:: DATA RECORDS ::
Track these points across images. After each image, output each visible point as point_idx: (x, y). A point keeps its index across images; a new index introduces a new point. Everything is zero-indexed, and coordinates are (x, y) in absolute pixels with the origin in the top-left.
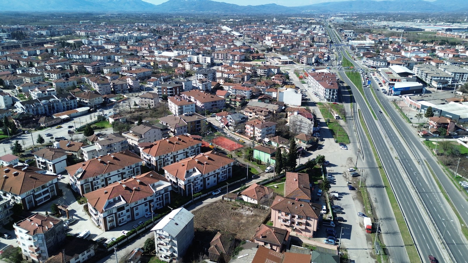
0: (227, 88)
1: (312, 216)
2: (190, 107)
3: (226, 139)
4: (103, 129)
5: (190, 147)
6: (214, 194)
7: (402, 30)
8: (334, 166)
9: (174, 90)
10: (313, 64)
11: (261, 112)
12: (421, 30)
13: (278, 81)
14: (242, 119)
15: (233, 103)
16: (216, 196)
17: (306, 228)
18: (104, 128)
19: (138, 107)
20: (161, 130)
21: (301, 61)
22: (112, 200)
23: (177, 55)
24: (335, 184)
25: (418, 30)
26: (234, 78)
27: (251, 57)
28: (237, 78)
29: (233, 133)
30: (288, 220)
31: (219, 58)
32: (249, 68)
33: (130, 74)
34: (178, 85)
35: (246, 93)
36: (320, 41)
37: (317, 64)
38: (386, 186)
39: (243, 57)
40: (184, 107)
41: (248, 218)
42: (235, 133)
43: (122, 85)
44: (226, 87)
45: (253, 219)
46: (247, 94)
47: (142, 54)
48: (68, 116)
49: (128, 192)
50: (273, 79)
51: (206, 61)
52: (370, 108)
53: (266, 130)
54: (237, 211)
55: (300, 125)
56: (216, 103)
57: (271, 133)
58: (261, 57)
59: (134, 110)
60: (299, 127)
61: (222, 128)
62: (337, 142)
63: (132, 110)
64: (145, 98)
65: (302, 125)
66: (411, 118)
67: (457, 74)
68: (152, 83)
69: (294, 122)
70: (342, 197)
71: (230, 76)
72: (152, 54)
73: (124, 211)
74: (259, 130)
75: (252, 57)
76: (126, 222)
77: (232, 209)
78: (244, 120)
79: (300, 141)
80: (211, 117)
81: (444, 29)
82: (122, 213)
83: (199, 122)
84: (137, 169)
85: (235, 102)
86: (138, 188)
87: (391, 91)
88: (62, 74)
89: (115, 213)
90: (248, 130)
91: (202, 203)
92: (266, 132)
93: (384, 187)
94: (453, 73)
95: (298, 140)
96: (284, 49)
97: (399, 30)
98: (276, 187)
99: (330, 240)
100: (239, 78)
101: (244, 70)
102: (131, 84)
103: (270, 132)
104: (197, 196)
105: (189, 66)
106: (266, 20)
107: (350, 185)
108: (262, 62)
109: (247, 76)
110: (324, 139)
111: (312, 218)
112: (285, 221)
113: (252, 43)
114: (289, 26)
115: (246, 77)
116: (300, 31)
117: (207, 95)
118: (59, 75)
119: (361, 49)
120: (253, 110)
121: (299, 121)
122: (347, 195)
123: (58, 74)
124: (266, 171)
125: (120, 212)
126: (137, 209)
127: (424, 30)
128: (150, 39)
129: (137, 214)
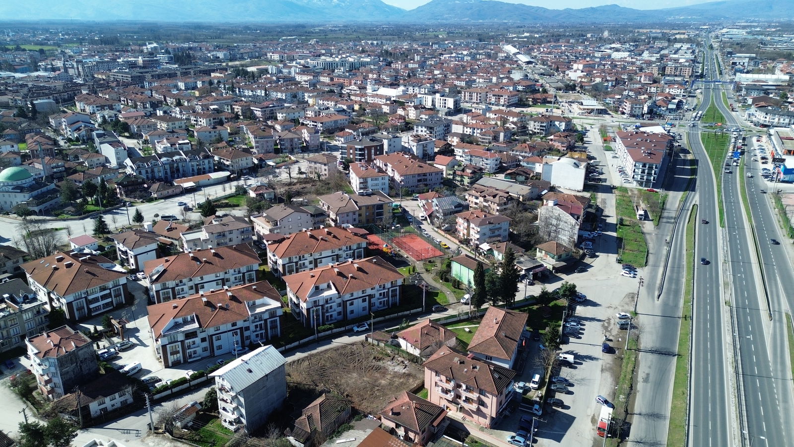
0: (460, 152)
1: (488, 389)
2: (380, 181)
3: (419, 239)
4: (236, 208)
5: (344, 248)
6: (356, 329)
8: (594, 304)
9: (366, 152)
10: (643, 115)
11: (494, 196)
13: (559, 144)
14: (455, 207)
15: (458, 178)
16: (358, 333)
17: (478, 409)
18: (238, 206)
19: (304, 176)
20: (312, 215)
21: (621, 109)
22: (180, 320)
23: (401, 93)
24: (580, 338)
26: (480, 136)
27: (531, 100)
28: (485, 136)
29: (436, 230)
30: (450, 391)
31: (473, 101)
32: (515, 119)
33: (313, 123)
34: (375, 144)
35: (488, 162)
36: (678, 73)
37: (649, 116)
38: (681, 353)
39: (515, 100)
40: (369, 180)
41: (394, 377)
42: (439, 231)
43: (292, 140)
44: (459, 150)
45: (402, 380)
46: (489, 164)
47: (349, 91)
48: (194, 184)
49: (209, 309)
50: (551, 140)
51: (446, 105)
52: (721, 202)
53: (490, 230)
54: (380, 363)
55: (557, 226)
56: (426, 177)
57: (499, 236)
58: (549, 100)
59: (296, 181)
60: (555, 228)
61: (422, 220)
62: (619, 261)
63: (292, 180)
64: (315, 163)
65: (559, 225)
68: (342, 139)
69: (546, 218)
70: (582, 364)
71: (475, 131)
72: (363, 91)
73: (197, 340)
74: (476, 228)
75: (533, 99)
76: (200, 358)
77: (374, 358)
78: (461, 208)
79: (545, 253)
80: (413, 200)
82: (194, 343)
83: (380, 207)
84: (250, 275)
85: (462, 176)
86: (227, 305)
87: (778, 173)
88: (214, 119)
89: (182, 342)
90: (460, 227)
91: (330, 343)
92: (489, 233)
93: (675, 355)
95: (542, 253)
96: (597, 87)
98: (467, 330)
99: (517, 438)
100: (490, 136)
101: (505, 121)
102: (307, 139)
103: (497, 233)
104: (324, 330)
105: (415, 112)
106: (589, 35)
107: (608, 343)
108: (547, 110)
109: (505, 133)
110: (597, 254)
111: (489, 393)
112: (446, 391)
113: (544, 75)
114: (628, 46)
115: (502, 135)
116: (646, 55)
117: (412, 162)
118: (210, 120)
119: (752, 89)
120: (481, 192)
121: (555, 219)
122: (594, 362)
123: (208, 119)
124: (462, 301)
125: (191, 340)
126: (219, 339)
128: (372, 67)
129: (220, 347)
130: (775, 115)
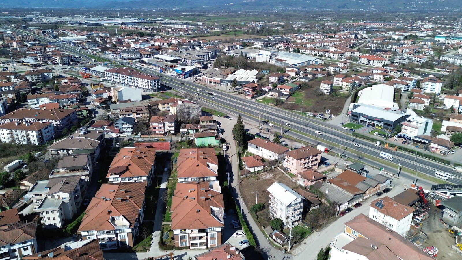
0: (34, 101)
2: (49, 128)
7: (85, 25)
10: (69, 63)
11: (142, 110)
12: (100, 25)
13: (76, 84)
20: (91, 155)
25: (97, 24)
30: (305, 163)
36: (25, 40)
37: (74, 63)
41: (275, 178)
45: (278, 177)
49: (209, 201)
54: (262, 179)
56: (70, 117)
60: (187, 113)
62: (220, 116)
65: (190, 110)
66: (229, 90)
67: (200, 57)
69: (181, 110)
74: (170, 124)
79: (206, 122)
81: (119, 23)
87: (184, 75)
90: (155, 128)
94: (197, 56)
97: (82, 25)
98: (249, 155)
119: (92, 44)
120: (131, 111)
121: (187, 109)
124: (225, 150)
127: (103, 24)
130: (132, 53)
:::
**TASK DIRECTIONS**
Word for word, restate the lines above from the line containing "4: (103, 129)" through the line containing "22: (112, 200)", with both included and nothing else.

**TASK SOLUTION**
4: (103, 129)
5: (190, 147)
6: (214, 194)
7: (402, 30)
8: (334, 166)
9: (174, 90)
10: (313, 64)
11: (261, 112)
12: (421, 30)
13: (278, 81)
14: (242, 119)
15: (233, 103)
16: (216, 196)
17: (306, 228)
18: (104, 128)
19: (138, 107)
20: (161, 130)
21: (301, 61)
22: (112, 200)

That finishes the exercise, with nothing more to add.